Assignment
Every line of the listing should be retyped exactly, but none of the pictures should be.

Excerpted data
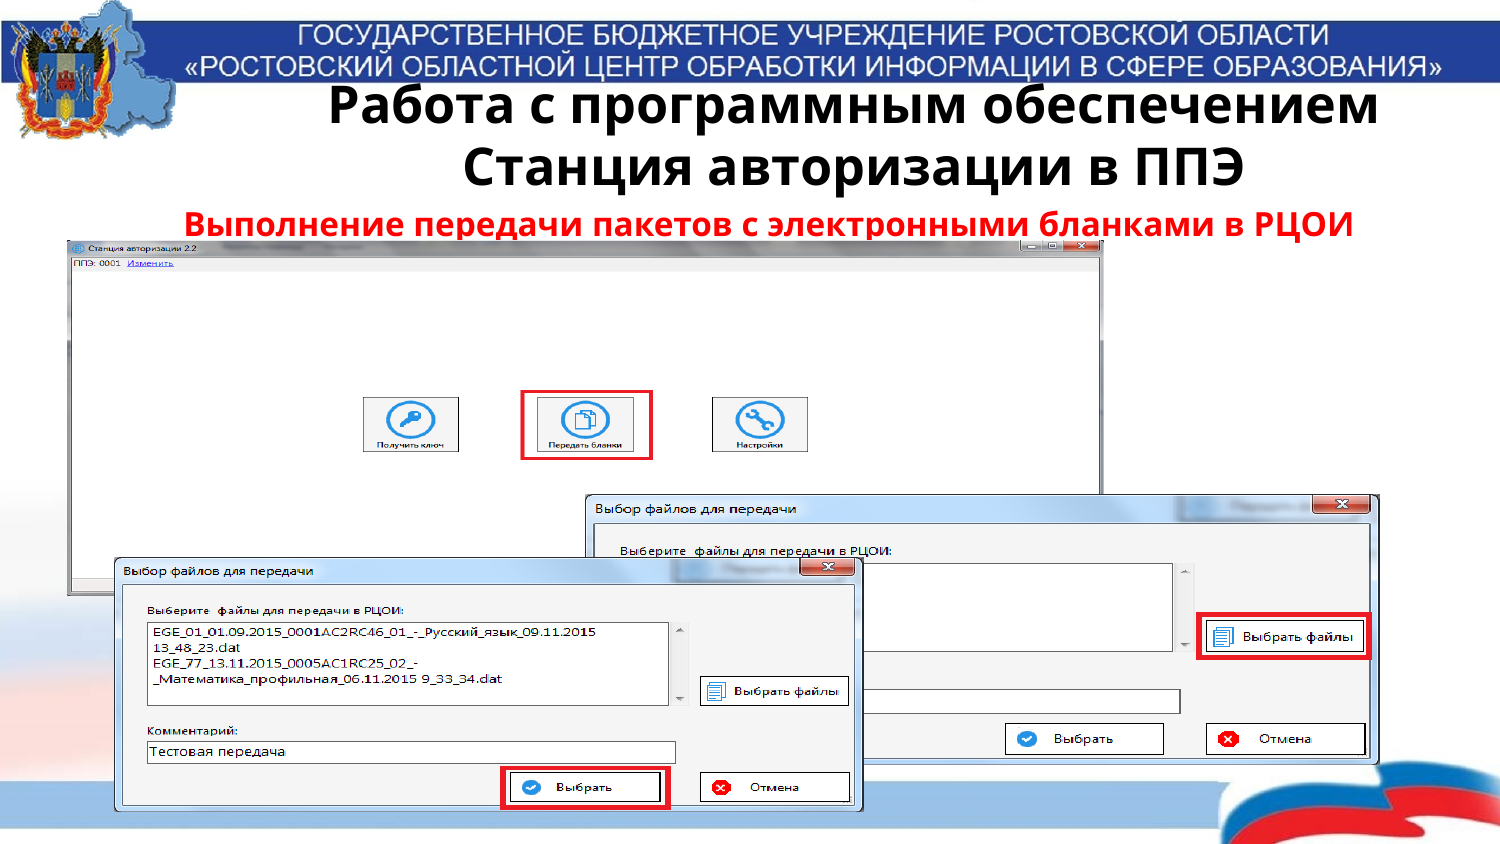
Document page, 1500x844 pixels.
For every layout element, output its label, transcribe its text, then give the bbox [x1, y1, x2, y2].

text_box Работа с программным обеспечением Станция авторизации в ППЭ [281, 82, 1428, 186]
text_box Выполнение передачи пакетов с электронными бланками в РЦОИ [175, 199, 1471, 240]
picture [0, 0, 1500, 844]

Output below
Document page, 1500x844 pixels.
For every layout element, output its label, transcribe its text, then give the bbox [x1, y1, x2, y2].

text_box Работа с программным обеспечением Станция авторизации в ППЭ [281, 82, 1428, 186]
text_box Выполнение передачи пакетов с электронными бланками в РЦОИ [175, 199, 1471, 240]
picture [0, 0, 1500, 844]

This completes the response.